As per a Money Control exclusive, food delivery platform Swiggy plans to trim its workforce by around 400 positions constituting nearly 6% of the total employee base. This would mark the second round of job cuts for Swiggy within a year as it sharpens focus on profitability.
The impending layoffs, slated to be rolled out over coming weeks, are likely to span multiple teams like technology, call centers and corporate functions. Swiggy aims to realign talent with evolving strategic priorities while boosting operational efficiency.
Optimizing Cost Structure Before IPO
Back in January 2022 as well, Swiggy had downsized by letting go of 380 employees when growth began decelerating. The current restructuring also comes even as Swiggy aggressively expands its fast-growing grocery delivery vertical Instamart to tap changing consumer habits.

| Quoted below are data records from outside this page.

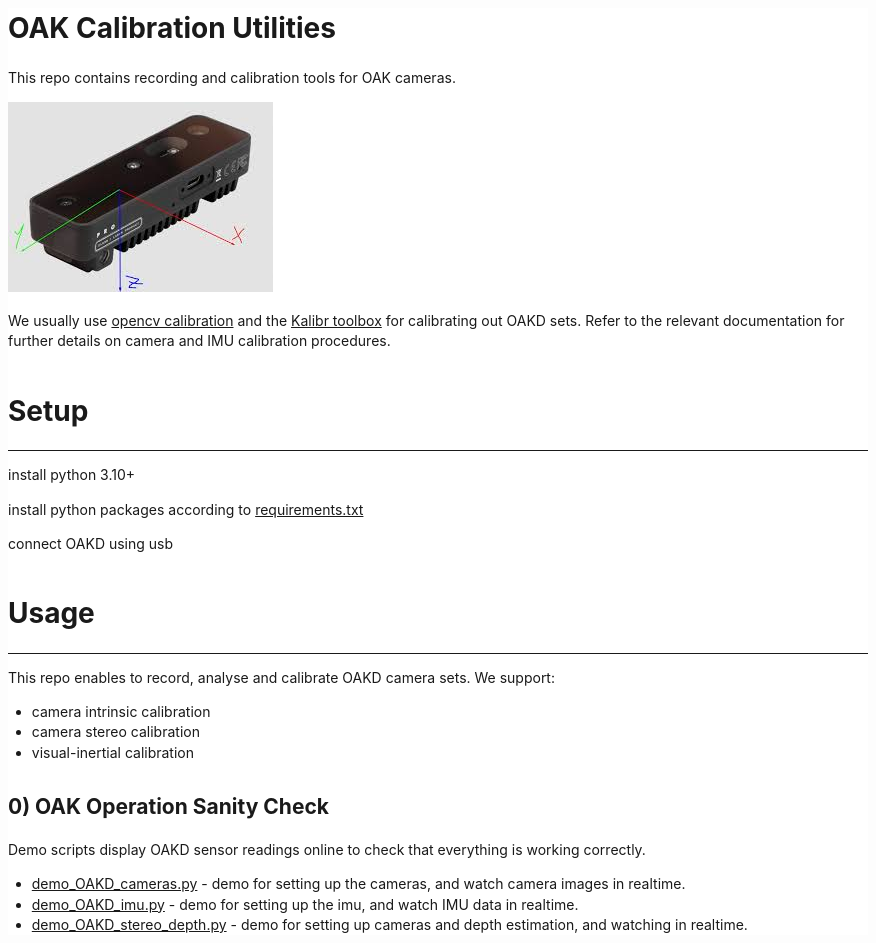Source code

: # OAK Calibration Utilities
This repo contains recording and calibration tools for OAK cameras.

 ![lunar landing navigation image](./doc/OAKD_camera.jpeg)

We usually use [opencv calibration](https://docs.opencv.org/4.x/dc/dbb/tutorial_py_calibration.html) and the [Kalibr toolbox](https://github.com/ethz-asl/kalibr) for calibrating out OAKD sets.
Refer to the relevant documentation for further details on camera and IMU calibration procedures.


# Setup

----
install python 3.10+

install python packages according to [requirements.txt](./requirements.txt)

connect OAKD using usb


# Usage

----
This repo enables to record, analyse and calibrate OAKD camera sets.
We support:
- camera intrinsic calibration
- camera stereo calibration
- visual-inertial calibration


## 0) OAK Operation Sanity Check

Demo scripts display OAKD sensor readings online to check that everything is working correctly.

- [demo_OAKD_cameras.py](./demo_OAKD_cameras.py) - demo for setting up the cameras, and watch camera images in realtime. 
- [demo_OAKD_imu.py](./demo_OAKD_imu.py) - demo for setting up the imu, and watch IMU data in realtime.
- [demo_OAKD_stereo_depth.py](./demo_OAKD_stereo_depth.py) - demo for setting up cameras and depth estimation, and watching in realtime.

While no official confirmation has come through yet, the move seems aligned to Swiggy’s intensified focus on profitability as it gears up to go public in the near future. Trimming workforce is possibly one among several optimization levers being deployed to improve finances before listing.

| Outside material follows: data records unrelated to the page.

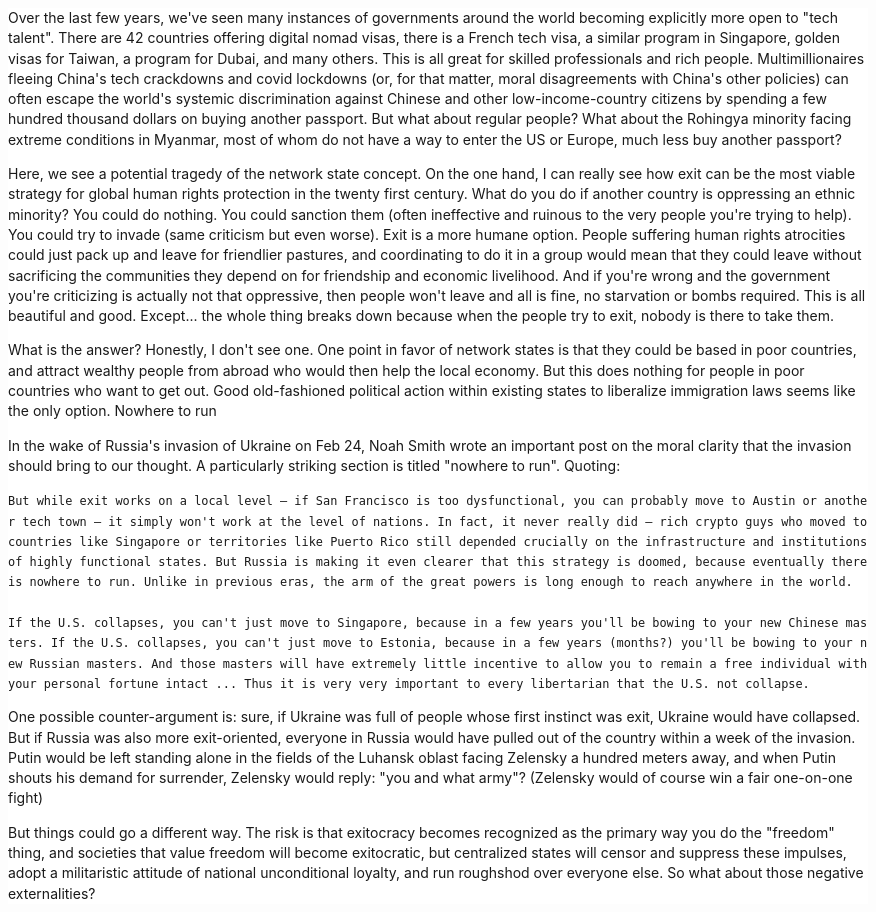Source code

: Over the last few years, we've seen many instances of governments around the world becoming explicitly more open to "tech talent". There are 42 countries offering digital nomad visas, there is a French tech visa, a similar program in Singapore, golden visas for Taiwan, a program for Dubai, and many others. This is all great for skilled professionals and rich people. Multimillionaires fleeing China's tech crackdowns and covid lockdowns (or, for that matter, moral disagreements with China's other policies) can often escape the world's systemic discrimination against Chinese and other low-income-country citizens by spending a few hundred thousand dollars on buying another passport. But what about regular people? What about the Rohingya minority facing extreme conditions in Myanmar, most of whom do not have a way to enter the US or Europe, much less buy another passport?

Here, we see a potential tragedy of the network state concept. On the one hand, I can really see how exit can be the most viable strategy for global human rights protection in the twenty first century. What do you do if another country is oppressing an ethnic minority? You could do nothing. You could sanction them (often ineffective and ruinous to the very people you're trying to help). You could try to invade (same criticism but even worse). Exit is a more humane option. People suffering human rights atrocities could just pack up and leave for friendlier pastures, and coordinating to do it in a group would mean that they could leave without sacrificing the communities they depend on for friendship and economic livelihood. And if you're wrong and the government you're criticizing is actually not that oppressive, then people won't leave and all is fine, no starvation or bombs required. This is all beautiful and good. Except... the whole thing breaks down because when the people try to exit, nobody is there to take them.

What is the answer? Honestly, I don't see one. One point in favor of network states is that they could be based in poor countries, and attract wealthy people from abroad who would then help the local economy. But this does nothing for people in poor countries who want to get out. Good old-fashioned political action within existing states to liberalize immigration laws seems like the only option.
Nowhere to run

In the wake of Russia's invasion of Ukraine on Feb 24, Noah Smith wrote an important post on the moral clarity that the invasion should bring to our thought. A particularly striking section is titled "nowhere to run". Quoting:

    But while exit works on a local level — if San Francisco is too dysfunctional, you can probably move to Austin or another tech town — it simply won't work at the level of nations. In fact, it never really did — rich crypto guys who moved to countries like Singapore or territories like Puerto Rico still depended crucially on the infrastructure and institutions of highly functional states. But Russia is making it even clearer that this strategy is doomed, because eventually there is nowhere to run. Unlike in previous eras, the arm of the great powers is long enough to reach anywhere in the world.

    If the U.S. collapses, you can't just move to Singapore, because in a few years you'll be bowing to your new Chinese masters. If the U.S. collapses, you can't just move to Estonia, because in a few years (months?) you'll be bowing to your new Russian masters. And those masters will have extremely little incentive to allow you to remain a free individual with your personal fortune intact ... Thus it is very very important to every libertarian that the U.S. not collapse.

One possible counter-argument is: sure, if Ukraine was full of people whose first instinct was exit, Ukraine would have collapsed. But if Russia was also more exit-oriented, everyone in Russia would have pulled out of the country within a week of the invasion. Putin would be left standing alone in the fields of the Luhansk oblast facing Zelensky a hundred meters away, and when Putin shouts his demand for surrender, Zelensky would reply: "you and what army"? (Zelensky would of course win a fair one-on-one fight)

But things could go a different way. The risk is that exitocracy becomes recognized as the primary way you do the "freedom" thing, and societies that value freedom will become exitocratic, but centralized states will censor and suppress these impulses, adopt a militaristic attitude of national unconditional loyalty, and run roughshod over everyone else.
So what about those negative externalities?
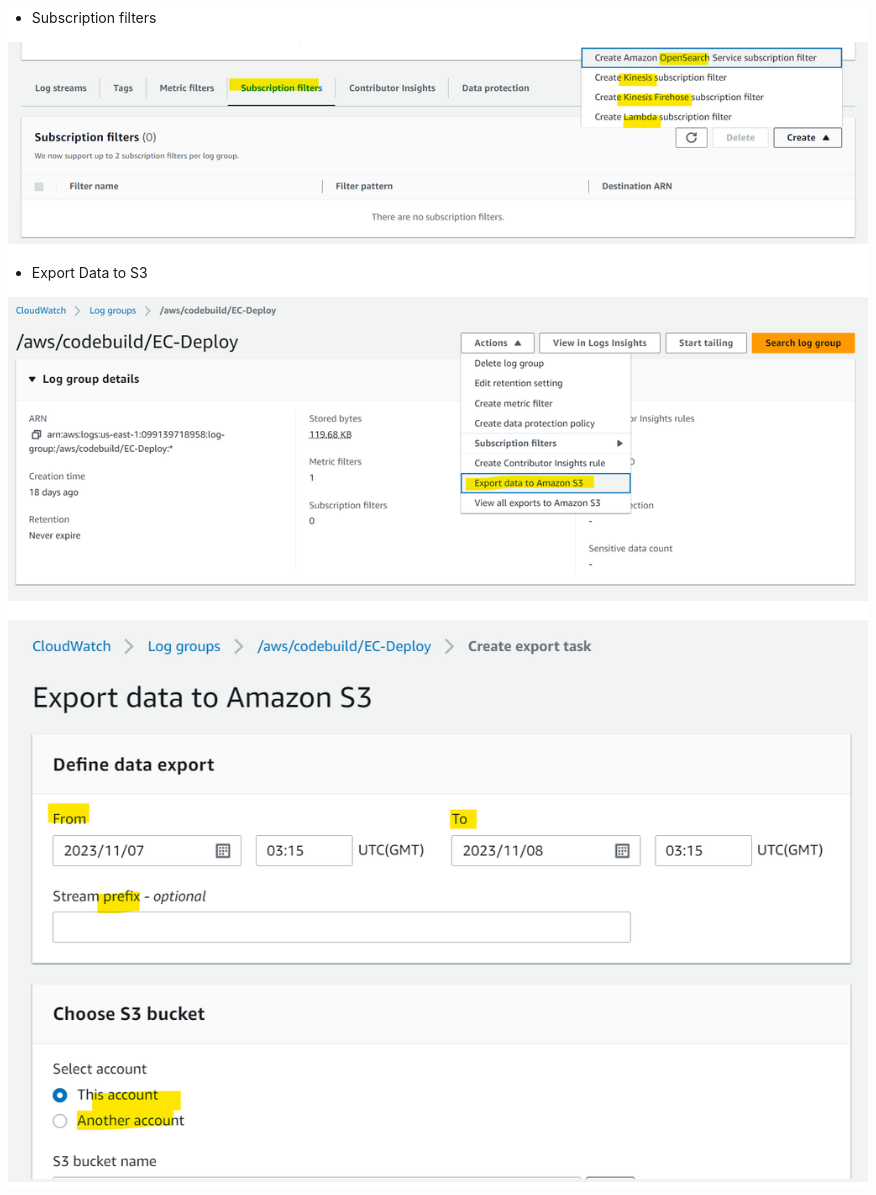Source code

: - Subscription filters

![cloudwatch_log_handson01](./pic/cloudwatch_log_handson12.png)

- Export Data to S3

![cloudwatch_log_handson16](./pic/cloudwatch_log_handson16.png)

![cloudwatch_log_handson16](./pic/cloudwatch_log_handson17.png)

Part of Broader Tech Layoff Season
Swiggy’s impetus to trim employee overhead for demonstrating operating leverage mirrors similar priorities for global tech majors in the current environment. Firms like Microsoft, Amazon and others have also been laying off thousands as uncertainty looms over funding availability.
For Swiggy as well, the realignment is likely driven by efforts to adapt to fluid industry dynamics, emerge leaner and meaner to take on rivals while projecting financial discipline to public investors down the line.